RFK Center at United Nations First Forum on Minority Issues - Minorities and Right to Education
United Nations First Forum on Minority Issues - Minorities and Right to Education
Palais des Nations - Geneva 15 December 2008, Robert F. Kennedy Center for Justice and Human Rights Report, Statement by Marselha Gonçalves Margerin, Advocacy Director
On behalf of the Robert F. Kennedy Center for Justice and Human Rights (RFK Center) I would like to thank the UN Independent Expert on Minority Issues, Gay MacDougall and her colleagues of the Office of the High Commissioner of Human Rights for the initiative in realizing this first UN Forum on Minority Issues with focus on minorities and Right to Education.
I appreciate indeed the opportunity to make a brief presentation introducing the RFK Center Report on the state of Right to Education of Afro-descendant and Indigenous Peoples in the Americas and make some comments based on the Forum Draft Recommendations.
Formerly known as RFK Memorial, the RFK Center for Justice and Human Rights has been advocating for social justice as per former U.S. Senator Robert F. Kennedy ideals. Every year a human rights defender is awarded with the RFK Human Rights Award and the Center starts a partnership with that defenders. RFK Center has 38 human rights laureates from 22 countries.

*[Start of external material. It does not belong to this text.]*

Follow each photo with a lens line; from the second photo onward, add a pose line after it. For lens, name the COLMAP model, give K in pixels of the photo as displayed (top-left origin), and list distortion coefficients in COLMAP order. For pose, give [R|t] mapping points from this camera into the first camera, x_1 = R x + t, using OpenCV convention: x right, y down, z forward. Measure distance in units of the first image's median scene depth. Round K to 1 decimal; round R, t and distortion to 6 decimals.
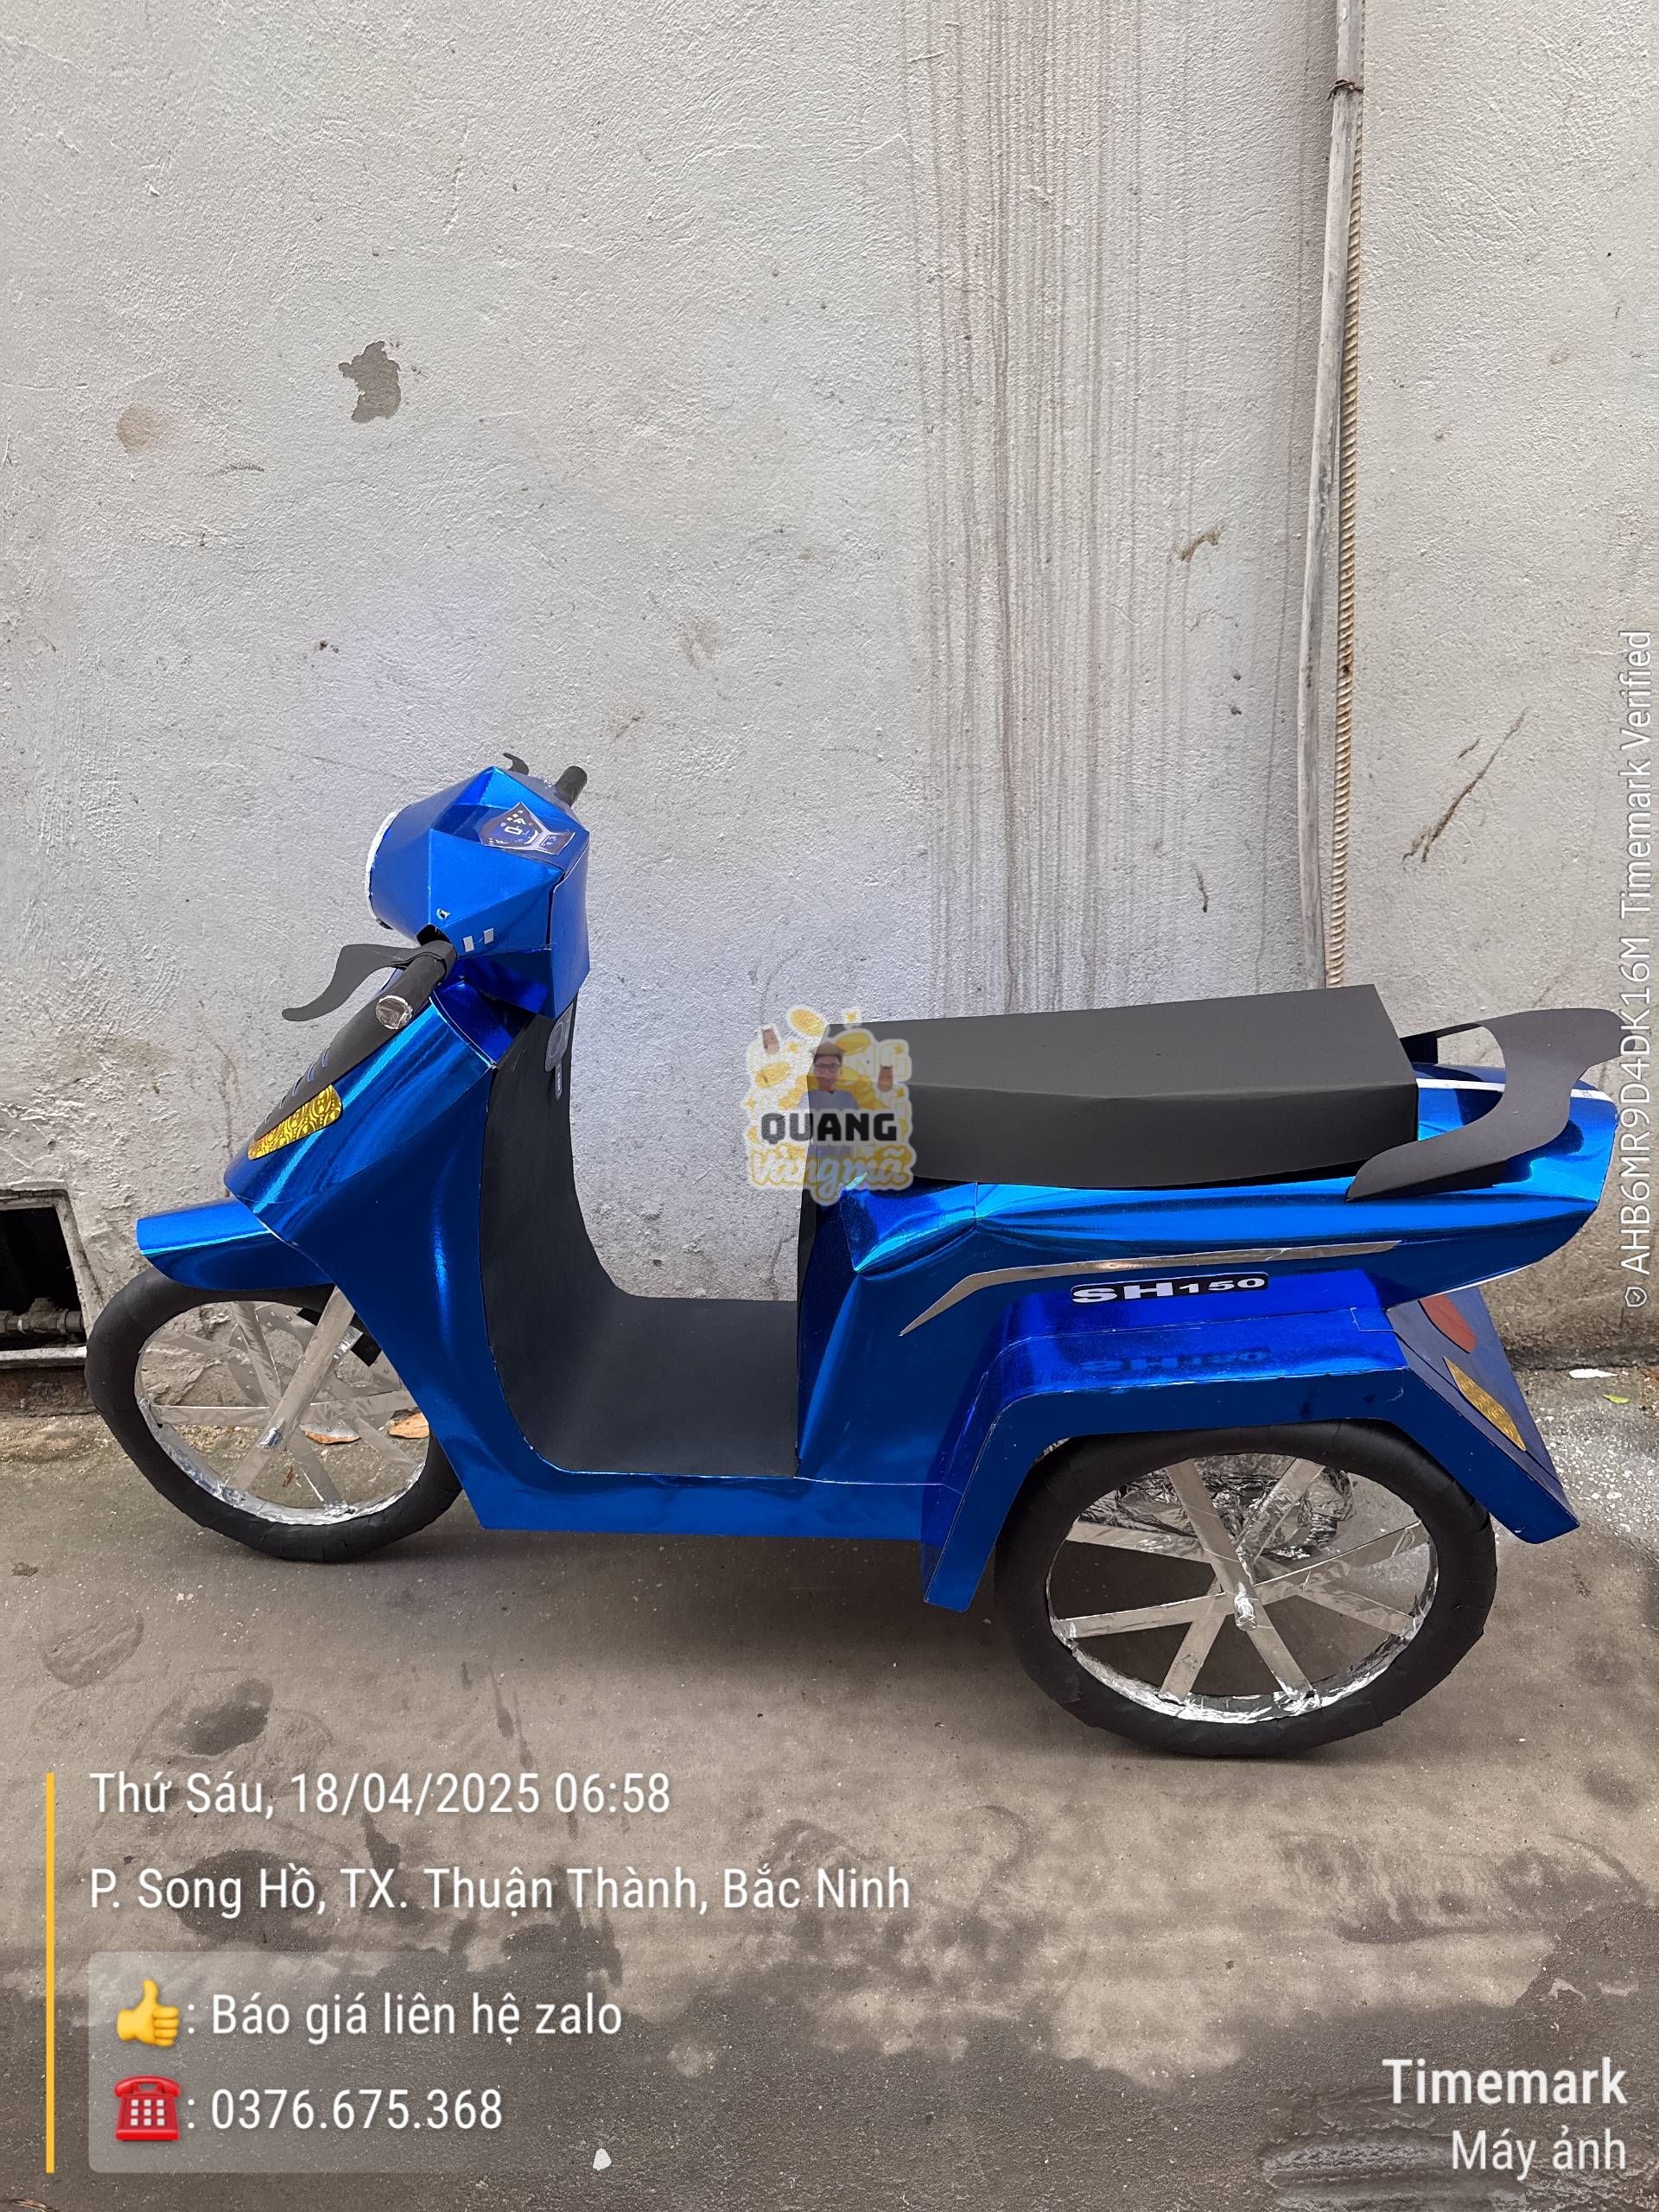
lens RADIAL K [[1491.9, 0, 824.5], [0, 1491.9, 1111.9], [0, 0, 1]] dist [-0.004335, -0.010767]
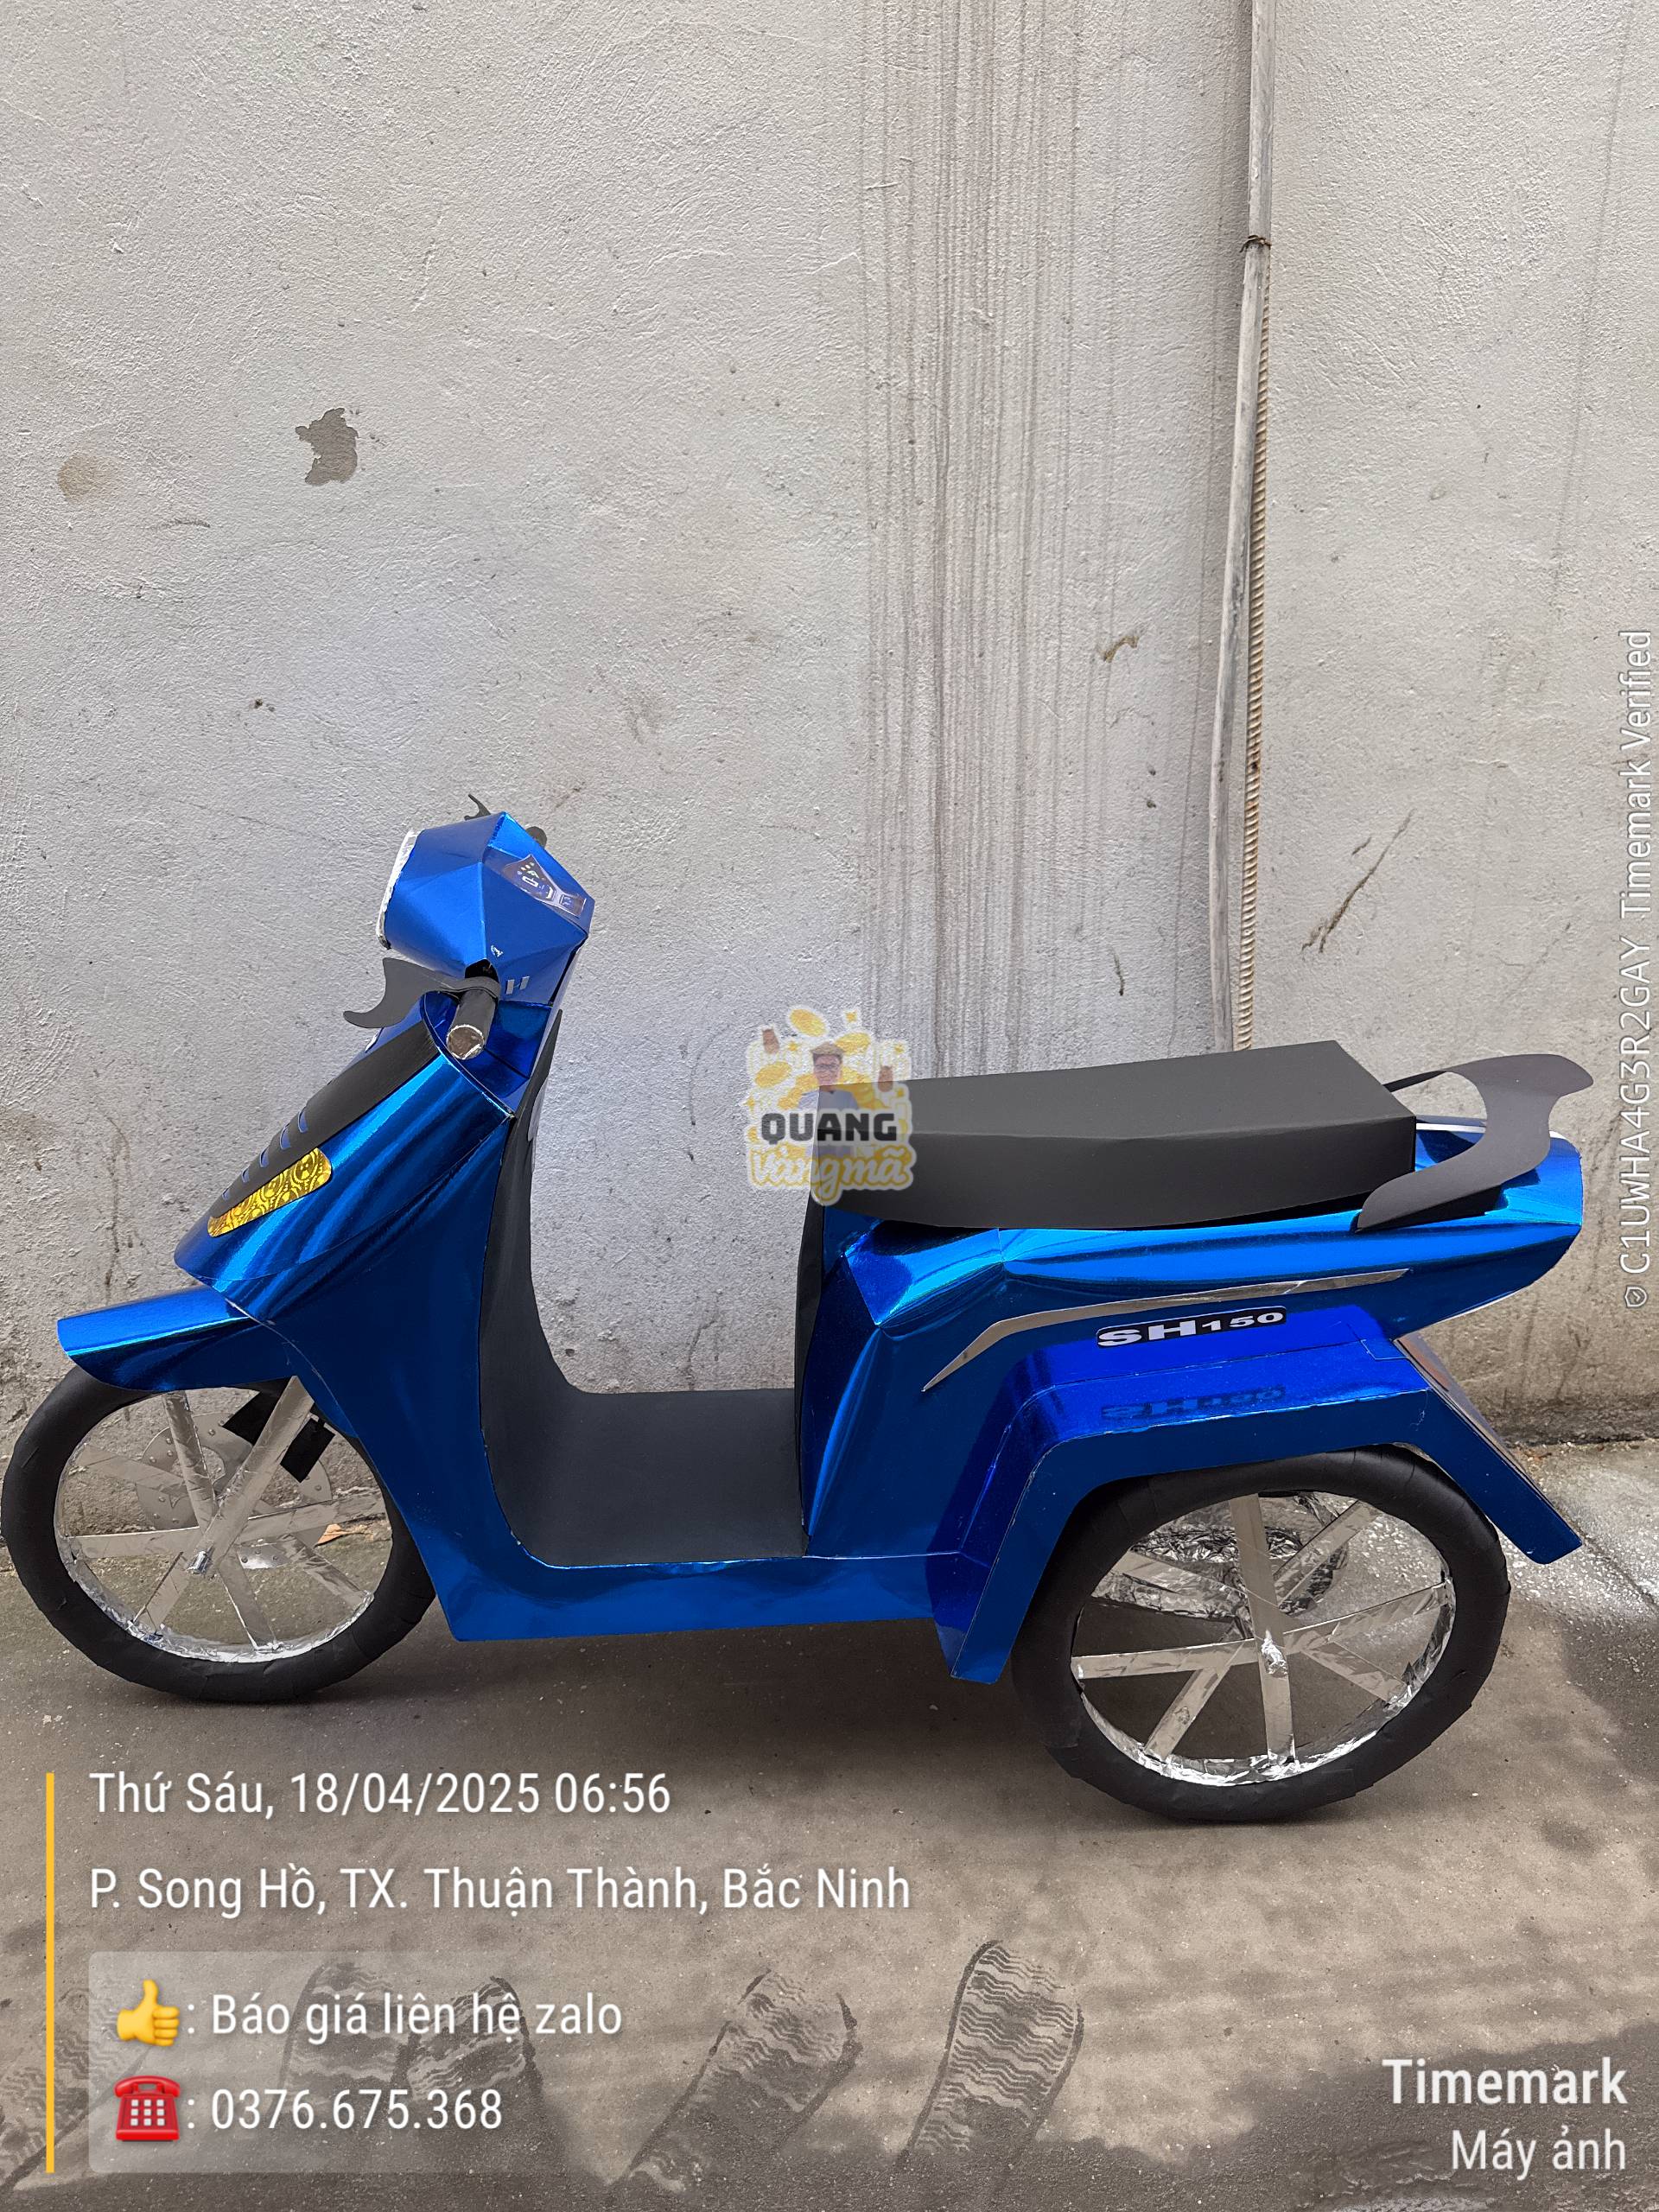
lens RADIAL K [[1491.9, 0, 833.7], [0, 1491.9, 1101.5], [0, 0, 1]] dist [-0.004335, -0.010767]
pose [[0.992310, 0.009670, 0.123399, -0.084180], [0.003944, 0.993967, -0.109612, 0.061833], [-0.123715, 0.109256, 0.986285, 0.011361]]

RFK Center has partnered with its laureates from Guatemala, Colombia and Dominican Republic to present a comprehensive, multi-national report on the state of the right to education in the Americas that was originally prepared for a thematic hearing before the Inter-American Commission on Human Rights. (www.rfkcenter.org)
To craft such report, the RFK Center also worked together with other grassroots advocates as well as researchers from international human rights law clinics at Cornell Law School and the University of Virginia School of Law.
The information presented at the report was based on interviews with affected populations, community representatives and government officials in Guatemala, Colombia and Dominican Republic which were conducted over the past year and a half. Providing these country overviews represent only three examples of a larger regional problem pervasive throughout the Americas, it was not meant to reflect any bias against any particular country or countries.
The report examines countries national, regional and international obligations through a methodology that intersects the analyses of structural, process and outcome indicators and the Four-As Framework.
The findings in our report point that structural discrimination against migrant workers and their families, ethnic minorities and IDP population in which most cases are Afro-descendants, and against indigenous communities are not being effectively addressed by States and are depriving them of the most basic access that the right to education binds states to provide. E.g:
This brief summary of the report leads me to believe that the implementations of effective affirmative action policies to address structure discrimination that impacts access to quality education is an Essential Requirement for an Effective Education Strategy. Also, Report findings are related to denial of identity documents that prevents children from attending and completing school I would suggest adding to the recommendations that the lack of identity documents should not prevent school enrollment and accomplishment.
Comments on Draft Recommendations
"Education plays a formative role in socialization for democratic citizenship and represents an essential support for community identity. It is also a primary means by which individuals and communities can sustainably lift themselves out of poverty."
II. Core principles
"The right to education for all is grounded in universal and regional human rights instruments including instruments on minority rights and the rights of indigenous peoples. The core principles of international human rights are fully applicable to the right to education and should be faithfully implemented by States. These include the principles of equality and non-discrimination."
III. Essential requirements for an effective education strategy
IV. Equal Access to Quality Education for Minorities
"Authorities should remove direct institutional barriers to educational access for minorities, and address cultural and linguistic barriers that may have equivalent access-denying effects."
"Difficulties in school enrollment for displaced persons, migrant workers and their children or members of nomadic or semi-nomadic groups should be addressed in an active and constructive manner. Lack of documentation should not prevent school enrollment.